§ DATASET RECORDS:
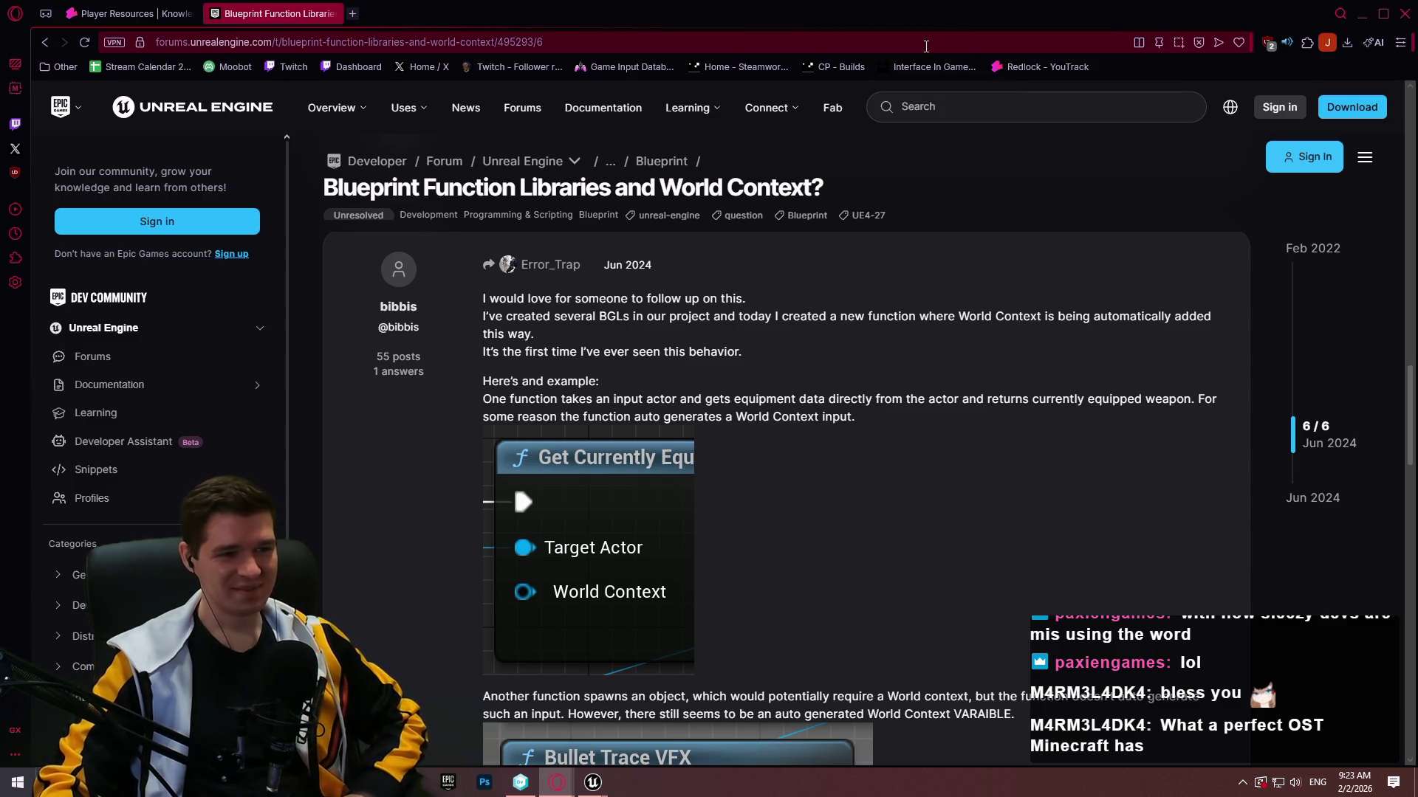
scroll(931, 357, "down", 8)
...
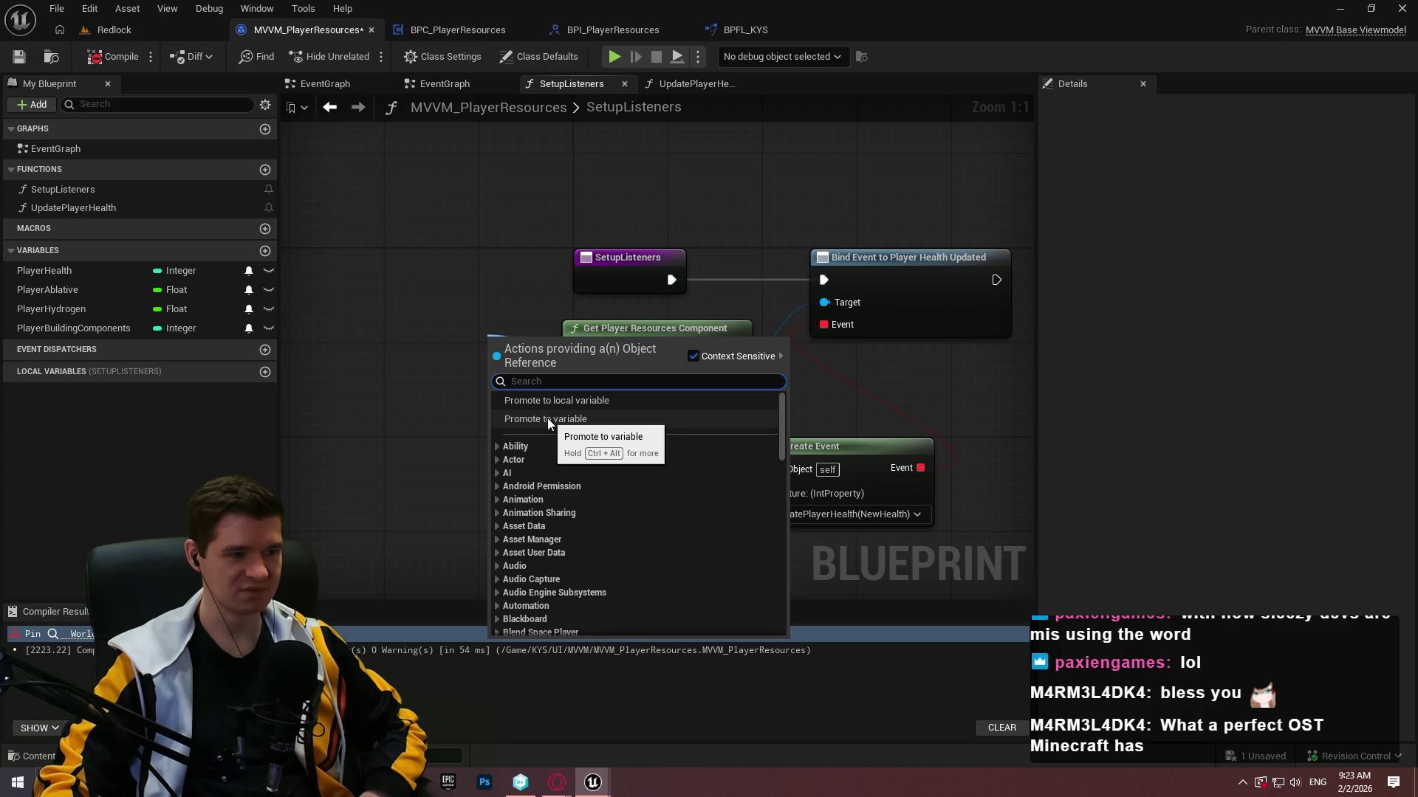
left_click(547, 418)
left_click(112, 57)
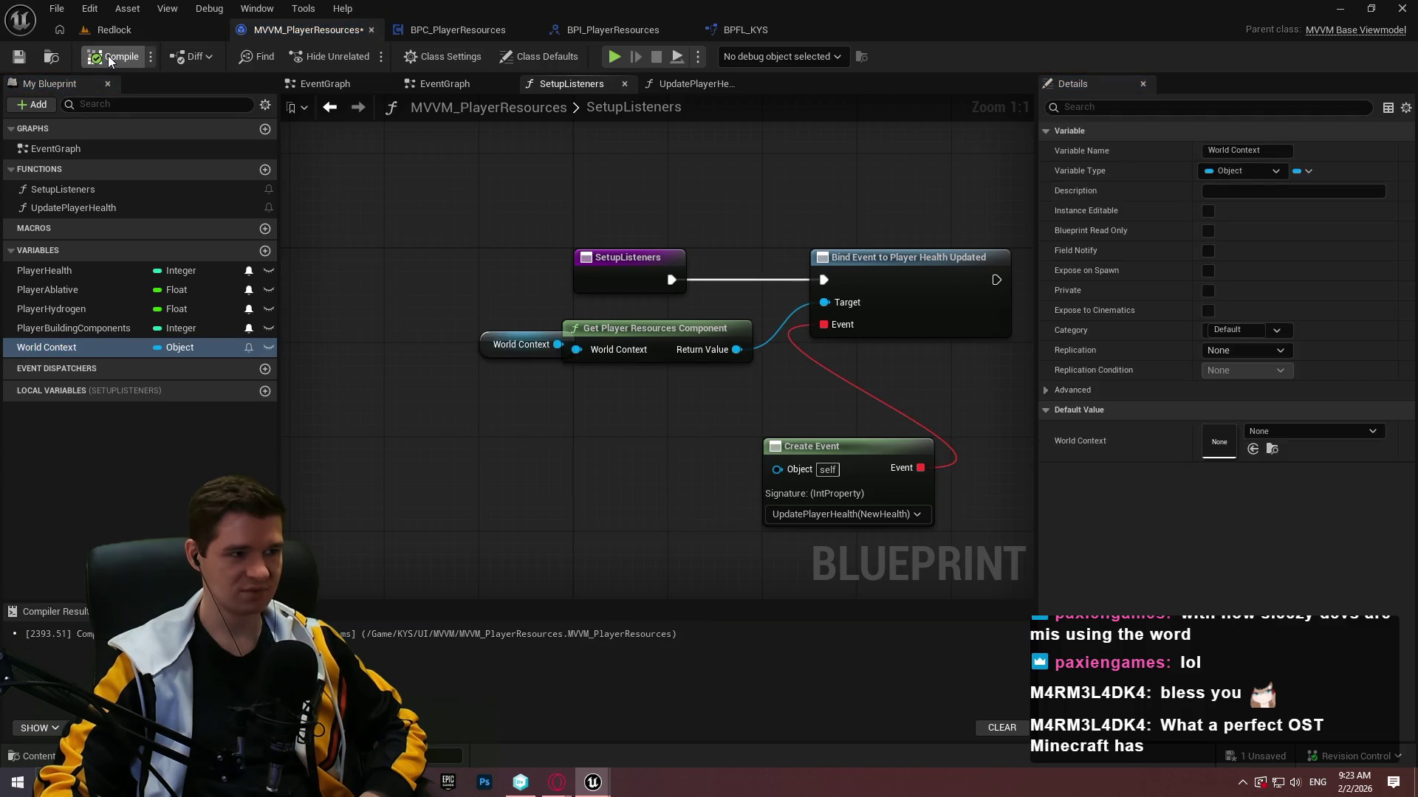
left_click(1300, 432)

§ INSTRUCTIONS FOR THE TASK: Output exactly the lines of the listing above that start with the one holding "left_click(547, 418)" and go on through the one holding "left_click(1300, 432)"; leave the pictures out.

§ ANSWER FOR THE TASK:
left_click(547, 418)
left_click(112, 57)
left_click(1300, 432)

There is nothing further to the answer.